>>
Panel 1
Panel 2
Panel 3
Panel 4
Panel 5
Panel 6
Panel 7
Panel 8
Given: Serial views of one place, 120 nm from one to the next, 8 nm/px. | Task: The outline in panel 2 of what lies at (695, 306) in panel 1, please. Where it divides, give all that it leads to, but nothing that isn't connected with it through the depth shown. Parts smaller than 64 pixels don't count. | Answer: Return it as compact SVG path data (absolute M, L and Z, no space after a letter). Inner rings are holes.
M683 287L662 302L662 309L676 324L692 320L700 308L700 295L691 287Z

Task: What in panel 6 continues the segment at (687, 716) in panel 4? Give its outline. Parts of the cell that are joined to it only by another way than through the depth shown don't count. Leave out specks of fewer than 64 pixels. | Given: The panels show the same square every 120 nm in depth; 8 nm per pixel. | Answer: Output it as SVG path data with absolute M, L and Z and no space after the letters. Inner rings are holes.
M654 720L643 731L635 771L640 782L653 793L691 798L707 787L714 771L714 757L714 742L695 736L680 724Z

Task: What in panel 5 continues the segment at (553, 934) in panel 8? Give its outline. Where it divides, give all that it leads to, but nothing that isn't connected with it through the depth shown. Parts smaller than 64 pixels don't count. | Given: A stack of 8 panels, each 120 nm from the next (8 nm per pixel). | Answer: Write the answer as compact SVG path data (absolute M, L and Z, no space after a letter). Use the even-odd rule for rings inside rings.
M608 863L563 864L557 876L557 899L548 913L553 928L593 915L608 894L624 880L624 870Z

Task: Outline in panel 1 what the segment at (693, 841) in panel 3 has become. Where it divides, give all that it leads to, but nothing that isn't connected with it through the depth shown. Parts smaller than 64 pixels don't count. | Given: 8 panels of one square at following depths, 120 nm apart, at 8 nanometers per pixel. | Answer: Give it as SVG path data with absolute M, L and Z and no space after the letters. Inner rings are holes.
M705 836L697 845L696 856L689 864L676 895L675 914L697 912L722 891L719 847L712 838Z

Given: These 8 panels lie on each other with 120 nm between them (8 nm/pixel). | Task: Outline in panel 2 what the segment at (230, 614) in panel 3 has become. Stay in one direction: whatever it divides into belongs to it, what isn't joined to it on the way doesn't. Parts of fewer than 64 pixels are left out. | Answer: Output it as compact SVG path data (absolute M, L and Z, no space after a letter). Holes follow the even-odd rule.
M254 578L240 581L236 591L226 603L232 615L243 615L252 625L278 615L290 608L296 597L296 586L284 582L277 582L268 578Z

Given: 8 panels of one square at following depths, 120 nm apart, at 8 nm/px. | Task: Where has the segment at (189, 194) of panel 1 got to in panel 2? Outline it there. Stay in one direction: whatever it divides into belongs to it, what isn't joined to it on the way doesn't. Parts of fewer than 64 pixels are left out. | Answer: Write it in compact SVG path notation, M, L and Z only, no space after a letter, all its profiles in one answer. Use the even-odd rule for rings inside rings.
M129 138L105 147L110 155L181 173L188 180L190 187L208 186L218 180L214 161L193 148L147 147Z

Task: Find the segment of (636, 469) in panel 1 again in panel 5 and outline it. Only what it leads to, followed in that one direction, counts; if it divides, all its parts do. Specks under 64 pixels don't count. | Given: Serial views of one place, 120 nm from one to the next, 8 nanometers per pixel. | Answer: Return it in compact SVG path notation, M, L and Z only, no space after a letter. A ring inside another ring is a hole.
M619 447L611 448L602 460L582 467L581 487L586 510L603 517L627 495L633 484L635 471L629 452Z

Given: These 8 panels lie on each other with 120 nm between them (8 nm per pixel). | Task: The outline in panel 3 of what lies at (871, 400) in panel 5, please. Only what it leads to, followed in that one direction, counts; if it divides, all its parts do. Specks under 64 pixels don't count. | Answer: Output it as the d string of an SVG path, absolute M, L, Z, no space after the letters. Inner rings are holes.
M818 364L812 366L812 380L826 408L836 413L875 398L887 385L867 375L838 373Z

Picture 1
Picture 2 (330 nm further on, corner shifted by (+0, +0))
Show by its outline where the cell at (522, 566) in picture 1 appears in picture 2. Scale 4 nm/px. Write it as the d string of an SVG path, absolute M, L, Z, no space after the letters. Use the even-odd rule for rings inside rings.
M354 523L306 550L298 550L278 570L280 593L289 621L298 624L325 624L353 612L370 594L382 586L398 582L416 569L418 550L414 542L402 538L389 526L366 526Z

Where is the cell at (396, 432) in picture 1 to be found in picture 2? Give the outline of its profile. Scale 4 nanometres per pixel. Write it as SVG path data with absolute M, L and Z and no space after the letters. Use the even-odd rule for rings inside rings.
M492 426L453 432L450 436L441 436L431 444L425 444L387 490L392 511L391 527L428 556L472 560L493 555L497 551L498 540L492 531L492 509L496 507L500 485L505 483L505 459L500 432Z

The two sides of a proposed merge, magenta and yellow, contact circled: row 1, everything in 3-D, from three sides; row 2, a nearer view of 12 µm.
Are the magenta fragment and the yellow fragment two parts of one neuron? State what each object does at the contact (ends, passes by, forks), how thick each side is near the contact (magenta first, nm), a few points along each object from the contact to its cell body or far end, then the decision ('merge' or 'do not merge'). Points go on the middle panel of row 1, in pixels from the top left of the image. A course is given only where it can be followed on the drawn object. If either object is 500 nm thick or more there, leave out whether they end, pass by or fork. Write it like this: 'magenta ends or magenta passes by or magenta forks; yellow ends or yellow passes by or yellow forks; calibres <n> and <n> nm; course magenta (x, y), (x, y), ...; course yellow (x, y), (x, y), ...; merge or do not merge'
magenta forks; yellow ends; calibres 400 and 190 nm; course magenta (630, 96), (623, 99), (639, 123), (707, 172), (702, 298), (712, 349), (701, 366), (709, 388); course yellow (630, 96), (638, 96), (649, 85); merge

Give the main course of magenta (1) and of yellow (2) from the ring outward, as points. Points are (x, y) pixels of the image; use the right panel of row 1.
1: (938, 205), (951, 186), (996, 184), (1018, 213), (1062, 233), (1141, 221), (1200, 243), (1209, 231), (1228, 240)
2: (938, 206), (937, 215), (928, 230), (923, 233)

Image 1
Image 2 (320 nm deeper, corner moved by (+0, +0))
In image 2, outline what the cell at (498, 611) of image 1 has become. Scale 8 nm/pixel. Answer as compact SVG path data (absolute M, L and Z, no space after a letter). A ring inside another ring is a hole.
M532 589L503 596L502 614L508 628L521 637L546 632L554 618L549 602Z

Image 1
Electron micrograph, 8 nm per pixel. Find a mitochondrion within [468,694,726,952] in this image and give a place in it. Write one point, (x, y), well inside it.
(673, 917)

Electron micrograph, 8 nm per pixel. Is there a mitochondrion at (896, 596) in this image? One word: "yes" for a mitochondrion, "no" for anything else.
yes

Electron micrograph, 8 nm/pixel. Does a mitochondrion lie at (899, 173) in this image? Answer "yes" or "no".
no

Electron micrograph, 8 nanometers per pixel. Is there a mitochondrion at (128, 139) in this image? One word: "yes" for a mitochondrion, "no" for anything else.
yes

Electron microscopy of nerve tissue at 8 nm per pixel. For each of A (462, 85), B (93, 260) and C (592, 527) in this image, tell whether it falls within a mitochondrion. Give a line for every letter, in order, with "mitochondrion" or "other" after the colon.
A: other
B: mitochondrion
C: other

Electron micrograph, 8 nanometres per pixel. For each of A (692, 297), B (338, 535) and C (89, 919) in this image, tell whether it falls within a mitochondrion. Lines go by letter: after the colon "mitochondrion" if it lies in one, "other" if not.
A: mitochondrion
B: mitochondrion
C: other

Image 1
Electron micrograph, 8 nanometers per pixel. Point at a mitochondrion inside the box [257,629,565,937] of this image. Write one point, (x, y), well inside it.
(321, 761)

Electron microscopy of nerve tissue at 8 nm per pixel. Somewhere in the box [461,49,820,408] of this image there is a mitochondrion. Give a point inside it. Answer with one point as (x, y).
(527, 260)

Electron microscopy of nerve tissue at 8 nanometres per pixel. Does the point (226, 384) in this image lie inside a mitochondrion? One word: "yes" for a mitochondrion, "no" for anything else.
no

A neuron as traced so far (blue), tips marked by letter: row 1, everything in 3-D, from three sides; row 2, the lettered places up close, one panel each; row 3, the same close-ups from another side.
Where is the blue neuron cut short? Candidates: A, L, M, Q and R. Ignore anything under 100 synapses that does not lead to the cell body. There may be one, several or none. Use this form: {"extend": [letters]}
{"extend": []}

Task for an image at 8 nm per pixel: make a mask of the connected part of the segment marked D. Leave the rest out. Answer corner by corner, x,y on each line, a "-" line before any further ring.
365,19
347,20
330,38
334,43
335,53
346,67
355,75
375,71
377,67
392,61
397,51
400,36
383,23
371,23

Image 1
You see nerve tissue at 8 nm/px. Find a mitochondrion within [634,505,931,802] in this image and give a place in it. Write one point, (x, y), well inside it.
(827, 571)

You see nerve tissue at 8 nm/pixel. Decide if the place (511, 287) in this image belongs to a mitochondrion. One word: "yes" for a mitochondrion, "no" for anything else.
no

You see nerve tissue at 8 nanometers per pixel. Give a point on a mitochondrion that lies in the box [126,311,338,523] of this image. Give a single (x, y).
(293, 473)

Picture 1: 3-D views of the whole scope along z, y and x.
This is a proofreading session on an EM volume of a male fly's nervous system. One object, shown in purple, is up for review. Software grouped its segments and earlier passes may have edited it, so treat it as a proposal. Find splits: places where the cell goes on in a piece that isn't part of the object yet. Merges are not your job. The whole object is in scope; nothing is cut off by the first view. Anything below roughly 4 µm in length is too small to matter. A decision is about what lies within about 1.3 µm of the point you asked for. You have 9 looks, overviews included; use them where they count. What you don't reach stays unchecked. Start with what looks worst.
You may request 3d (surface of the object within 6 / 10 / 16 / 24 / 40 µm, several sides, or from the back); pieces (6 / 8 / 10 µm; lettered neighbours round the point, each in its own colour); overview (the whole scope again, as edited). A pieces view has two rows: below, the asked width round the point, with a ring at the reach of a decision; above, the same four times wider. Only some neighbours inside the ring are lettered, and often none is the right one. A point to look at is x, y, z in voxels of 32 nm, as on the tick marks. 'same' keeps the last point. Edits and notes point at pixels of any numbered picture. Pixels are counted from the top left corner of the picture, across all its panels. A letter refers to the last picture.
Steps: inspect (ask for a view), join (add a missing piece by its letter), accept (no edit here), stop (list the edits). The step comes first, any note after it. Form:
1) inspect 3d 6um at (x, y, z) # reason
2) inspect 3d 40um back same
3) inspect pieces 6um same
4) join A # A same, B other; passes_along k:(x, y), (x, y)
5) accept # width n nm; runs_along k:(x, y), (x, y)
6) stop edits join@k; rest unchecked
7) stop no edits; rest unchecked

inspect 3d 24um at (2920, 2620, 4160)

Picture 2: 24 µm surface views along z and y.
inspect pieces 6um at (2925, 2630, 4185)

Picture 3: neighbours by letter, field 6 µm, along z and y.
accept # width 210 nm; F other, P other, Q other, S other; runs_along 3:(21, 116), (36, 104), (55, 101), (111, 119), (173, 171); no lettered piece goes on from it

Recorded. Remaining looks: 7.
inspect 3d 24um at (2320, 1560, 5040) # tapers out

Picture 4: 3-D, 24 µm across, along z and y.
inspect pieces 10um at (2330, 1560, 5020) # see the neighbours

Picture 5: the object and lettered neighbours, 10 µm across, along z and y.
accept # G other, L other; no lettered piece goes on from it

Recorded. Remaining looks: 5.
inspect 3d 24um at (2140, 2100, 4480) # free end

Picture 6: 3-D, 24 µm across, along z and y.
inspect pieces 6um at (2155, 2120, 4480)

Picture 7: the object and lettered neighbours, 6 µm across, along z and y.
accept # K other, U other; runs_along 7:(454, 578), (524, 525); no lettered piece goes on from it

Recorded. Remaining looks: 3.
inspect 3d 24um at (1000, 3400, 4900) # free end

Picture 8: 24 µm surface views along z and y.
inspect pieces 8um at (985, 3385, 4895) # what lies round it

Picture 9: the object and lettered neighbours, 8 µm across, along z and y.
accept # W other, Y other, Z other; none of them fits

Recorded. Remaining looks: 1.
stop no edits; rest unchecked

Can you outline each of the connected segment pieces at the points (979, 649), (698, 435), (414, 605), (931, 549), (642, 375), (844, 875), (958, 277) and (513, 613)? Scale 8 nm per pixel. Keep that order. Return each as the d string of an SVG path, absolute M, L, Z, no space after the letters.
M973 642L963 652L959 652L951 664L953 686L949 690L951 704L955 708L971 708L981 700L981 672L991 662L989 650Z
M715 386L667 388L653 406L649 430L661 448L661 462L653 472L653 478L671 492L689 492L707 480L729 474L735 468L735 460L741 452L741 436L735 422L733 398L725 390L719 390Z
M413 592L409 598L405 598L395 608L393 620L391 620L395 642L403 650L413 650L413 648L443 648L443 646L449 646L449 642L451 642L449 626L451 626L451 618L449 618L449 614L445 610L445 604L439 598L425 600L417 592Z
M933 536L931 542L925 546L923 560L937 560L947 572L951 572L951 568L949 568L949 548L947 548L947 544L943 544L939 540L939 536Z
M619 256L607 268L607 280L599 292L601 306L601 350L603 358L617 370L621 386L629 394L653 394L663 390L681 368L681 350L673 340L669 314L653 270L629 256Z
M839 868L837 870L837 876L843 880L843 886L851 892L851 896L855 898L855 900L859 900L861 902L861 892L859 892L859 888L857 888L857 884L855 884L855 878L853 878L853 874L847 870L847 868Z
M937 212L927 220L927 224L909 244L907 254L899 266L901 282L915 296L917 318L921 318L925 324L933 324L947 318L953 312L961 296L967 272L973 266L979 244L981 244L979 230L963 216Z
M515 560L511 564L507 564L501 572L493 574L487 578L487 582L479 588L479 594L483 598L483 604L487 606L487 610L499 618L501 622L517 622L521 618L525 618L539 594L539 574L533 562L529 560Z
<<
- **WORK REQUIRED**: Only the number is wanted: how many lines of the data contain the word "everything"?

- **RESULT BELOW**: 2